The greater question is why these changes are to be made.
It evidently creates problems in another project, and it is non-language.
The effect of which is creating problems where there are none.
The supposed issue is an assumed one, and it is abused to great extent by non-rational actors already. The nature of Genders and German isn’t offensive.
The implied problem can only be created by giving into that idea, because it invariably creates a myriad of different active actions that are inconsistent with each-other, language and objective reality. From a linguistical point of view, the nomenclature of people pushing this agenda is a disaster, and it robs us of tools to accurately describe the world around us. I will never make a single concession to it.
So the onus is on the person suggesting said change to give a rationale.
That didn’t happen.
“Dude, why you no” in similar fashion, is a figure of speech, in what is a saying.
Why would anyone care to change anything like that, is the question, and if arguing that it is of minor detail, my interest in calling it into question, is the aforementioned.
That it is informal isn’t a problem either, because that lends itself to suggest it is trivially easy to use the product. Professionalism for the sake of professionalism is not a motivation, nor an ideal.
Granting power to people that haven’t earnt it, by way of a CoC, is a similar way to forego merit for acceptance of non-meritocracy. That has been a giant failure, and hasn’t delivered on any of the promises it implicitly makes.
In the first post “welcome” is used to mean ruining the quality of an existing language branch, or inventing something that isn’t German, and using this project to do so. That is a false dichotomy, of what is a sleigh of hand.
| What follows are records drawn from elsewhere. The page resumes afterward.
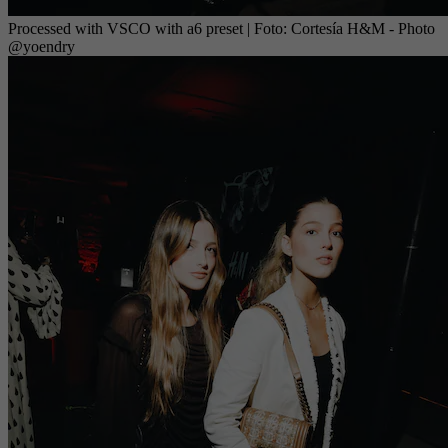
Processed with VSCO with a6 preset
| Foto:
Cortesía H&M - Photo
@yoendry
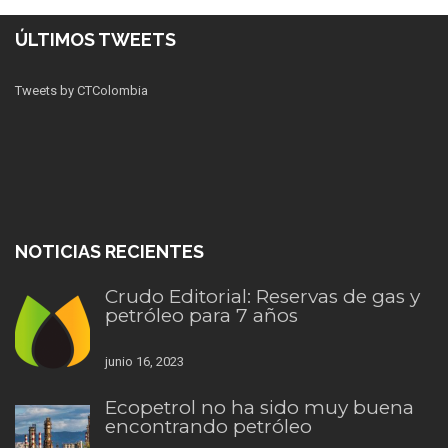
ÚLTIMOS TWEETS
Tweets by CTColombia
NOTICIAS RECIENTES
Crudo Editorial: Reservas de gas y
petróleo para 7 años
junio 16, 2023
Ecopetrol no ha sido muy buena
encontrando petróleo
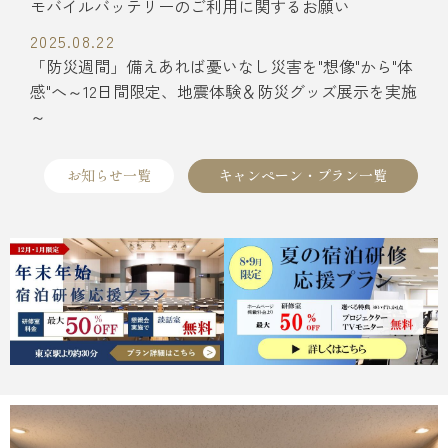
モバイルバッテリーのご利用に関するお願い
2025.08.22
「防災週間」備えあれば憂いなし災害を"想像"から"体
感"へ～12日間限定、地震体験＆防災グッズ展示を実施
～
お知らせ一覧
キャンペーン・プラン一覧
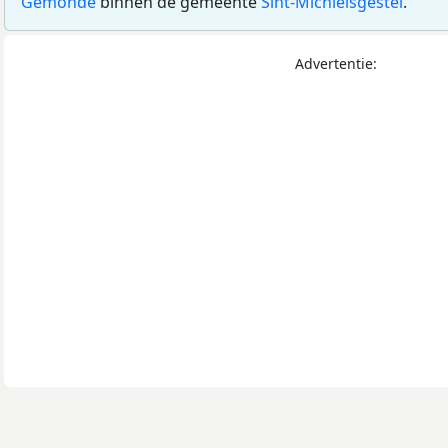
Gemonde
binnen de gemeente
Sint-Michielsgestel
.
Advertentie:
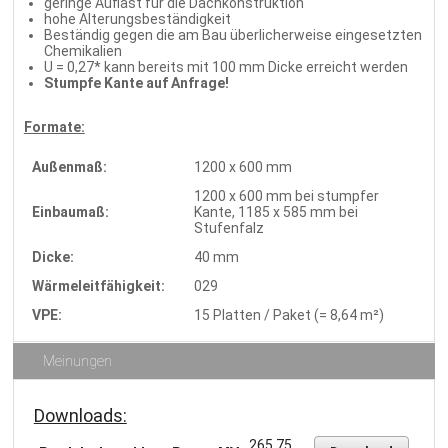
geringe Auflast für die Dachkonstruktion
hohe Alterungsbeständigkeit
Beständig gegen die am Bau überlicherweise eingesetzten
Chemikalien
U = 0,27* kann bereits mit 100 mm Dicke erreicht werden
Stumpfe Kante auf Anfrage!
Formate:
Außenmaß:
1200 x 600 mm
1200 x 600 mm bei stumpfer
Einbaumaß:
Kante, 1185 x 585 mm bei
Stufenfalz
Dicke:
40 mm
Wärmeleitfähigkeit:
029
VPE:
15 Platten / Paket (= 8,64 m²)
Meinungen
Downloads:
265.75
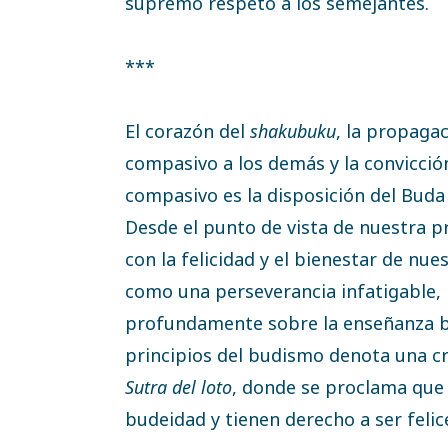
supremo respeto a los semejantes.
***
El corazón del
shakubuku
, la propagac
compasivo a los demás y la convicció
compasivo es la disposición del Buda 
Desde el punto de vista de nuestra p
con la felicidad y el bienestar de nu
como una perseverancia infatigable, 
profundamente sobre la enseñanza bu
principios del budismo denota una cr
Sutra del loto
, donde se proclama que
budeidad y tienen derecho a ser felic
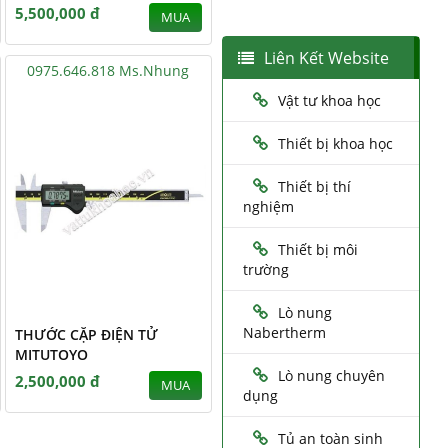
5,500,000 đ
MUA
Liên Kết Website
0975.646.818 Ms.Nhung
Vật tư khoa học
Thiết bị khoa học
Thiết bị thí
nghiệm
Thiết bị môi
trường
Lò nung
Nabertherm
THƯỚC CẶP ĐIỆN TỬ
MITUTOYO
Lò nung chuyên
2,500,000 đ
MUA
dụng
Tủ an toàn sinh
decentralizing and autonomy/anti-authoritarianism – for what yunohost stands – are essentially very feminist ideas.
No, they are essentially non-feminist. The reason can be observed in that feminism doesn’t represent autonomy for women at present day, robbing them of their representation for what is genetic discrimination. It represents the outmost authoritarian sentiment, in the areas of the world that are the most free.
a critical use of language could make this project very attractive to people in the technofeminist/cyberfeminist movement who would bring along very valuable knowledge.
If to mean “critical theory”, no premise of critical rationality is presented, nor is it by its very essence critical. It is “blunt”, for both of those. The idea that regular German makes a project unattractive, or in the very least devoid of extra fairness over non-German, is huge warning flag. If you can’t have a project be German for German-speaking people, there is no arena of mutual engagement that stands up to critique. That does not command respect.
OTOH, “technofeminist/cyberfeminist” people need their own German-inspired language why?
Everyone is obviously welcomed to contribute, and that by its very nature is a requirement. Driving an agenda is not a contribution.